3. Demanding one single exact clothing ensemble, regardless of whether it is clean or not, and then whipping it off 5 minutes later and demanding another one, treading, of course, on the initial outfit in the process. Seriously. I already, surprisingly enough, have a fair amount of laundry to do. Not really necessary to create more by wearing a different outfit every time you walk into a different room in the house. And I'll tell ya right now, being completely naked is not always my favorite alternative, especially when I have EXPLICITLY told you that we are leaving in five minutes and when you are in the other room disrobing while I am putting your brother’s shoes on. Duct tape? Is that the only answer? And no, it’s not okay to go to the library naked. I don’t really have time to explain the many reasons WHY right now, but trust me, they are the same as the last 25 times we have had that conversation, okay?
I think that will do for now. There's more, oh there's more, but if we can start there things will run a lot more smoothly around here.

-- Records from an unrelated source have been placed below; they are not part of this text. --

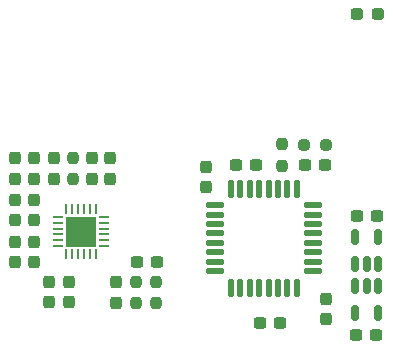
<source format=gtp>
G04 #@! TF.GenerationSoftware,KiCad,Pcbnew,8.0.2*
G04 #@! TF.CreationDate,2024-05-11T12:05:46+10:00*
G04 #@! TF.ProjectId,hawk,6861776b-2e6b-4696-9361-645f70636258,1*
G04 #@! TF.SameCoordinates,Original*
G04 #@! TF.FileFunction,Paste,Top*
G04 #@! TF.FilePolarity,Positive*
%FSLAX46Y46*%
G04 Gerber Fmt 4.6, Leading zero omitted, Abs format (unit mm)*
G04 Created by KiCad (PCBNEW 8.0.2) date 2024-05-11 12:05:46*
%MOMM*%
%LPD*%
G01*
G04 APERTURE LIST*
G04 Aperture macros list*
%AMRoundRect*
0 Rectangle with rounded corners*
0 $1 Rounding radius*
0 $2 $3 $4 $5 $6 $7 $8 $9 X,Y pos of 4 corners*
0 Add a 4 corners polygon primitive as box body*
4,1,4,$2,$3,$4,$5,$6,$7,$8,$9,$2,$3,0*
0 Add four circle primitives for the rounded corners*
1,1,$1+$1,$2,$3*
1,1,$1+$1,$4,$5*
1,1,$1+$1,$6,$7*
1,1,$1+$1,$8,$9*
0 Add four rect primitives between the rounded corners*
20,1,$1+$1,$2,$3,$4,$5,0*
20,1,$1+$1,$4,$5,$6,$7,0*
20,1,$1+$1,$6,$7,$8,$9,0*
20,1,$1+$1,$8,$9,$2,$3,0*%
G04 Aperture macros list end*
%ADD10C,0.000000*%
%ADD11RoundRect,0.237500X-0.237500X0.300000X-0.237500X-0.300000X0.237500X-0.300000X0.237500X0.300000X0*%
%ADD12RoundRect,0.237500X0.300000X0.237500X-0.300000X0.237500X-0.300000X-0.237500X0.300000X-0.237500X0*%
%ADD13RoundRect,0.237500X-0.237500X0.250000X-0.237500X-0.250000X0.237500X-0.250000X0.237500X0.250000X0*%
%ADD14RoundRect,0.237500X0.237500X-0.300000X0.237500X0.300000X-0.237500X0.300000X-0.237500X-0.300000X0*%
%ADD15RoundRect,0.150000X0.150000X-0.512500X0.150000X0.512500X-0.150000X0.512500X-0.150000X-0.512500X0*%
%ADD16RoundRect,0.125000X0.625000X0.125000X-0.625000X0.125000X-0.625000X-0.125000X0.625000X-0.125000X0*%
%ADD17RoundRect,0.125000X0.125000X0.625000X-0.125000X0.625000X-0.125000X-0.625000X0.125000X-0.625000X0*%
%ADD18RoundRect,0.237500X-0.300000X-0.237500X0.300000X-0.237500X0.300000X0.237500X-0.300000X0.237500X0*%
%ADD19RoundRect,0.237500X0.287500X0.237500X-0.287500X0.237500X-0.287500X-0.237500X0.287500X-0.237500X0*%
%ADD20RoundRect,0.150000X-0.150000X0.512500X-0.150000X-0.512500X0.150000X-0.512500X0.150000X0.512500X0*%
%ADD21R,0.812800X0.254000*%
%ADD22R,0.254000X0.812800*%
%ADD23R,2.641600X2.641600*%
%ADD24RoundRect,0.237500X0.250000X0.237500X-0.250000X0.237500X-0.250000X-0.237500X0.250000X-0.237500X0*%
G04 APERTURE END LIST*
D10*
G36*
X137570500Y-104164500D02*
G01*
X136449700Y-104164500D01*
X136449700Y-103043700D01*
X137570500Y-103043700D01*
X137570500Y-104164500D01*
G37*
G36*
X137570500Y-105485300D02*
G01*
X136449700Y-105485300D01*
X136449700Y-104364500D01*
X137570500Y-104364500D01*
X137570500Y-105485300D01*
G37*
G36*
X138891300Y-104164500D02*
G01*
X137770500Y-104164500D01*
X137770500Y-103043700D01*
X138891300Y-103043700D01*
X138891300Y-104164500D01*
G37*
G36*
X138891300Y-105485300D02*
G01*
X137770500Y-105485300D01*
X137770500Y-104364500D01*
X138891300Y-104364500D01*
X138891300Y-105485300D01*
G37*
D11*
X158394400Y-109983100D03*
X158394400Y-111708100D03*
D12*
X154532500Y-112014000D03*
X152807500Y-112014000D03*
D13*
X154686000Y-96877500D03*
X154686000Y-98702500D03*
D11*
X140154700Y-98070500D03*
X140154700Y-99795500D03*
D12*
X158342500Y-98610000D03*
X156617500Y-98610000D03*
X162660500Y-113030000D03*
X160935500Y-113030000D03*
D11*
X138630700Y-98070500D03*
X138630700Y-99795500D03*
D14*
X135382000Y-99795500D03*
X135382000Y-98070500D03*
D15*
X160898800Y-106984800D03*
X161848800Y-106984800D03*
X162798800Y-106984800D03*
X162798800Y-104709800D03*
X160898800Y-104709800D03*
D13*
X142367000Y-108498500D03*
X142367000Y-110323500D03*
D16*
X157323500Y-107629500D03*
X157323500Y-106829500D03*
X157323500Y-106029500D03*
X157323500Y-105229500D03*
X157323500Y-104429500D03*
X157323500Y-103629500D03*
X157323500Y-102829500D03*
X157323500Y-102029500D03*
D17*
X155948500Y-100654500D03*
X155148500Y-100654500D03*
X154348500Y-100654500D03*
X153548500Y-100654500D03*
X152748500Y-100654500D03*
X151948500Y-100654500D03*
X151148500Y-100654500D03*
X150348500Y-100654500D03*
D16*
X148973500Y-102029500D03*
X148973500Y-102829500D03*
X148973500Y-103629500D03*
X148973500Y-104429500D03*
X148973500Y-105229500D03*
X148973500Y-106029500D03*
X148973500Y-106829500D03*
X148973500Y-107629500D03*
D17*
X150348500Y-109004500D03*
X151148500Y-109004500D03*
X151948500Y-109004500D03*
X152748500Y-109004500D03*
X153548500Y-109004500D03*
X154348500Y-109004500D03*
X155148500Y-109004500D03*
X155948500Y-109004500D03*
D18*
X161012800Y-102926300D03*
X162737800Y-102926300D03*
D14*
X133731000Y-99795500D03*
X133731000Y-98070500D03*
D19*
X162802500Y-85849500D03*
X161052500Y-85849500D03*
D11*
X140659100Y-108548500D03*
X140659100Y-110273500D03*
D14*
X148252500Y-100501000D03*
X148252500Y-98776000D03*
D11*
X136620700Y-108542500D03*
X136620700Y-110267500D03*
D14*
X132082500Y-103282500D03*
X132082500Y-101557500D03*
D20*
X162798800Y-108906300D03*
X161848800Y-108906300D03*
X160898800Y-108906300D03*
X160898800Y-111181300D03*
X162798800Y-111181300D03*
D11*
X133699700Y-105153500D03*
X133699700Y-106878500D03*
D21*
X135727400Y-103014500D03*
X135727400Y-103514499D03*
X135727400Y-104014500D03*
X135727400Y-104514500D03*
X135727400Y-105014501D03*
X135727400Y-105514500D03*
D22*
X136420500Y-106207600D03*
X136920499Y-106207600D03*
X137420500Y-106207600D03*
X137920500Y-106207600D03*
X138420501Y-106207600D03*
X138920500Y-106207600D03*
D21*
X139613600Y-105514500D03*
X139613600Y-105014501D03*
X139613600Y-104514500D03*
X139613600Y-104014500D03*
X139613600Y-103514499D03*
X139613600Y-103014500D03*
D22*
X138920500Y-102321400D03*
X138420501Y-102321400D03*
X137920500Y-102321400D03*
X137420500Y-102321400D03*
X136920499Y-102321400D03*
X136420500Y-102321400D03*
D23*
X137670500Y-104264500D03*
D14*
X133699700Y-103282500D03*
X133699700Y-101557500D03*
D18*
X150776600Y-98610000D03*
X152501600Y-98610000D03*
D11*
X132080000Y-98070500D03*
X132080000Y-99795500D03*
D13*
X137033000Y-98020500D03*
X137033000Y-99845500D03*
D18*
X142396000Y-106804500D03*
X144121000Y-106804500D03*
D13*
X144018000Y-108498500D03*
X144018000Y-110323500D03*
D11*
X134969700Y-108542500D03*
X134969700Y-110267500D03*
D24*
X158373000Y-96977200D03*
X156548000Y-96977200D03*
D11*
X132082500Y-105153500D03*
X132082500Y-106878500D03*
M02*

</source>
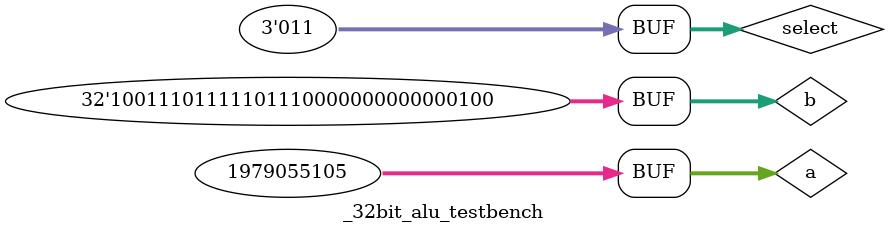
<source format=v>
`define DELAY 20
module _32bit_alu_testbench(); 
reg [31:0]a, b;
reg [2:0]select;
wire [31:0] out;
wire v , z , carry_out;
alu32 al(out,v,z,carry_out, a, b, select);

initial begin

// AND
a = 32'b00100100001010001110000000000100; b = 32'b00100100001010001110000000011110; select = 3'b000;
#`DELAY;
a = 32'b11111111111111111111111111111111; b = 32'b00000000000000000000000000000001; select = 3'b000;
#`DELAY;
a = 32'b10111010111101010111111110111100; b = 32'b10101111100101011111110101011110; select = 3'b000;
#`DELAY;
// OR
a = 32'b01000000000000000000000000000001; b = 32'b11000000000000000000000000000100; select = 3'b001;
#`DELAY;
a = 32'b11111111111111111111111111111111; b = 32'b00000000000000000000000000000001; select = 3'b001;
#`DELAY;
a = 32'b01000010000000001010110100000001; b = 32'b11010010111101111101010000000100; select = 3'b001;
#`DELAY;
// ADD
a = 32'b01100011111111011010100000011100; b = 32'b10000010000010111000000000011000; select = 3'b010;
#`DELAY;
a = 32'b01000000000111010110000000000001; b = 32'b01111100000000000000011100000100; select = 3'b010;
#`DELAY;
a = 32'b11000000000000000000000000000001; b = 32'b01000000000000000000000000000100; select = 3'b010;
#`DELAY;

// SUBSTRACT
a = 32'b00000000000000000000000000000001; b = 32'b00000000000000000000000000000010; select = 3'b110;
#`DELAY;
a = 32'b01110110100000000000000000000001; b = 32'b00011011011111010111000000000100; select = 3'b110;
#`DELAY;
a = 32'b11000000000000000000000000000001; b = 32'b10000001111011011000000000000100; select = 3'b110;
#`DELAY;

// SLT
a = 32'b01110101010101111111010101010101; b = 32'b11010111110110101111101010101010; select = 3'b111;
#`DELAY;
a = 32'b11000000000000000000000000000001; b = 32'b11000000000000000000000000000100; select = 3'b111;
#`DELAY;
a = 32'b01110101111101011111110000000001; b = 32'b10011101111101110000000000000100; select = 3'b111;
#`DELAY;
a = 32'b01110101111101011111110000000001; b = 32'b10011101111101110000000000000100; select = 3'b011;
#`DELAY;
end
 
 
initial
begin
$monitor("time = %2d, Input1 = %32b, Input2 = %32b, select=%3b, out=%32b ,v=%1b ,z=%1b, carry_out=%1b", $time, a, b, select, out,v,z,carry_out);
end
 
endmodule
</source>
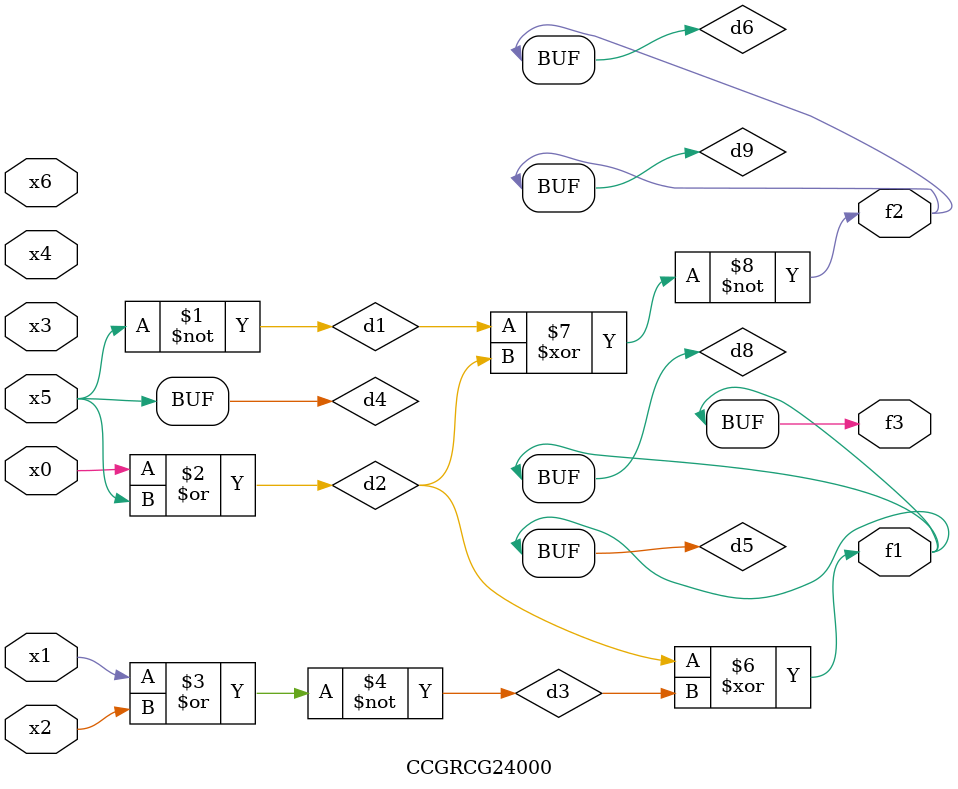
<source format=v>
module CCGRCG24000(
	input x0, x1, x2, x3, x4, x5, x6,
	output f1, f2, f3
);

	wire d1, d2, d3, d4, d5, d6, d7, d8, d9;

	nand (d1, x5);
	or (d2, x0, x5);
	nor (d3, x1, x2);
	xnor (d4, d1);
	xor (d5, d2, d3);
	xnor (d6, d1, d2);
	not (d7, x4);
	buf (d8, d5);
	xor (d9, d6);
	assign f1 = d8;
	assign f2 = d9;
	assign f3 = d8;
endmodule

</source>
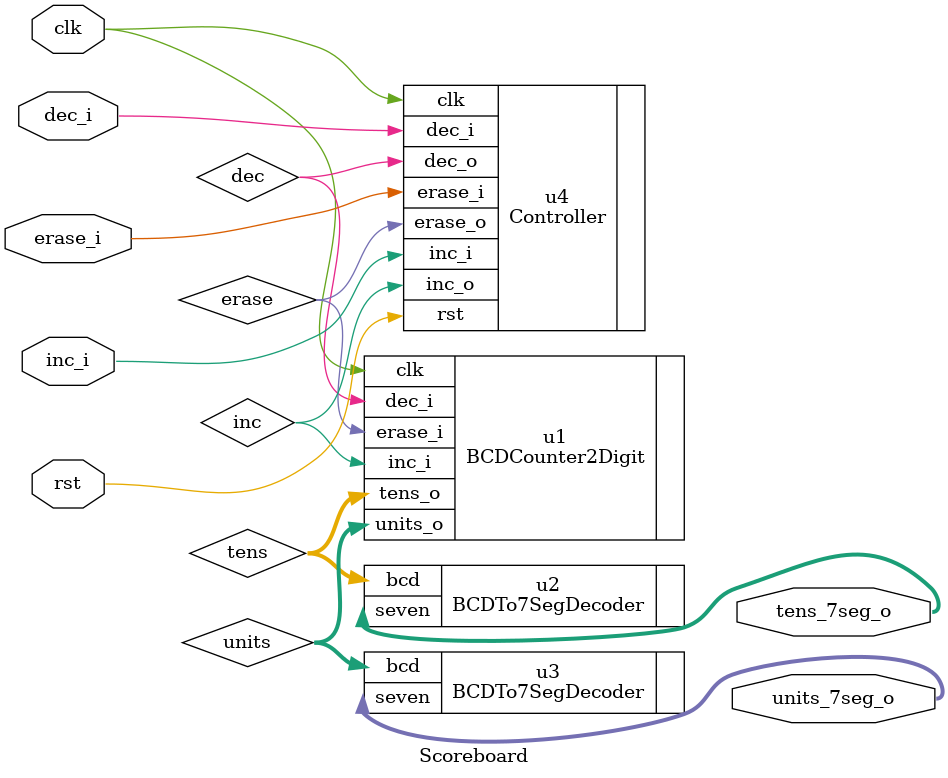
<source format=v>
module Scoreboard (
    input inc_i, dec_i, erase_i,
    input clk, rst,
    output [7 : 1] tens_7seg_o, units_7seg_o
);
    wire [4-1 : 0] tens, units;

    BCDCounter2Digit u1 (
        .inc_i(inc), .dec_i(dec), .erase_i(erase),
        .clk(clk),
        .tens_o(tens), .units_o(units)
    );

    BCDTo7SegDecoder u2 (
        .bcd(tens),
        .seven(tens_7seg_o)
    );

    BCDTo7SegDecoder u3 (
        .bcd(units),
        .seven(units_7seg_o)
    );

    wire inc, dec, erase;

    Controller u4 (
        .inc_i(inc_i), .dec_i(dec_i), .erase_i(erase_i),
        .clk(clk), .rst(rst),
        .inc_o(inc), .dec_o(dec), .erase_o(erase)
    );
endmodule

</source>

PMS? Moi? Shut up, it has NOTHING to do with that. Nor is it related to the fact that I have been home solo with the kids for the past week, and for 3 weeks in the last 6 (or something, it’s all a blur now; that’s a conservative estimate), and one of the weeks DP was home involved dinner for 10 and houseguests. And the freelance project and the 9:30 phone meeting with a fucking COMMITTEE (I love phone meetings on Saturday mornings with COMMITTEES reviewing my work--LURVE IT!). That makes me extra perky.
4. I know that you like to nurse standing up and that it seems like a real time saver to you. Despite how this makes me feel less like a loving, nurturing mother and more like a SNACK BAR I am willing to do it if you will simply NOT JUMP AROUND with my nipple in your mouth.
(also, if you could stop stuffing the leftovers from your snack down the side of the couch I would like that.)
Um, yeah, that one too. Technically, the drive-through closed shortly after the take-out and delivery service went offline (pumping, that is) at 18 months. I think around 2, I insisted that all milky sessions be sit-down meals. We did have one session on some days where the rules were off and they got to stand up and SHARE (the other fun twin nursing excitement. You haven't lived until you've had your kids execute an entire wrestling session WHILE latched on). That one session has been spot weaned because I was going to start breaking china if I had to do it again. It was mostly the wiggling, but also the casual way they would turn, holding the breast in one hand, to see what was going on behind them. Sit-down diner from now on.